*** Block opens ***

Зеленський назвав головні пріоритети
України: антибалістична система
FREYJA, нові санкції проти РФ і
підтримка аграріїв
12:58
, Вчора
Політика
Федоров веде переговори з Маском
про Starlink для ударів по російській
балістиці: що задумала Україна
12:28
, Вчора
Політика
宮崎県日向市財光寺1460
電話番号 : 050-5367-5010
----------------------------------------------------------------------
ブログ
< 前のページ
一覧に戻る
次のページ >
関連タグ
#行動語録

*** Block closes ***
*** Block opens ***

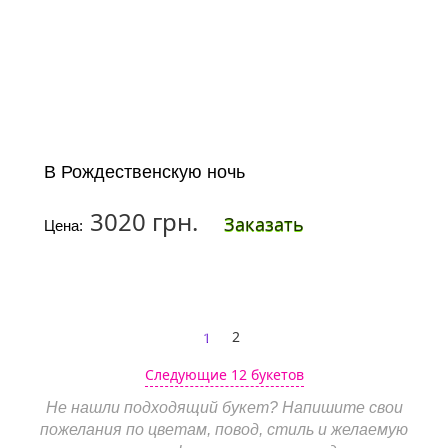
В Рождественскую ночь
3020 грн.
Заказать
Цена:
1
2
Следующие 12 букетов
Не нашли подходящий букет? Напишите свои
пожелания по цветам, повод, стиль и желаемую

*** Block closes ***
*** Block opens ***

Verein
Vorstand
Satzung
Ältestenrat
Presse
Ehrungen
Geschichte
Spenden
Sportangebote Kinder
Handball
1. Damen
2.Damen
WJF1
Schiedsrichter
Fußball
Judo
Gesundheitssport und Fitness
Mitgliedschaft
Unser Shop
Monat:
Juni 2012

*** Block closes ***

_Task_: Copy the lines starting at the line that has "В Рождественскую ночь" and ending after the line that has "пожелания по цветам, повод, стиль и желаемую", changing "Заказать" to "Купить" and leaving everything else the same.

_Exercise answer_:
В Рождественскую ночь
3020 грн.
Купить
Цена:
1
2
Следующие 12 букетов
Не нашли подходящий букет? Напишите свои
пожелания по цветам, повод, стиль и желаемую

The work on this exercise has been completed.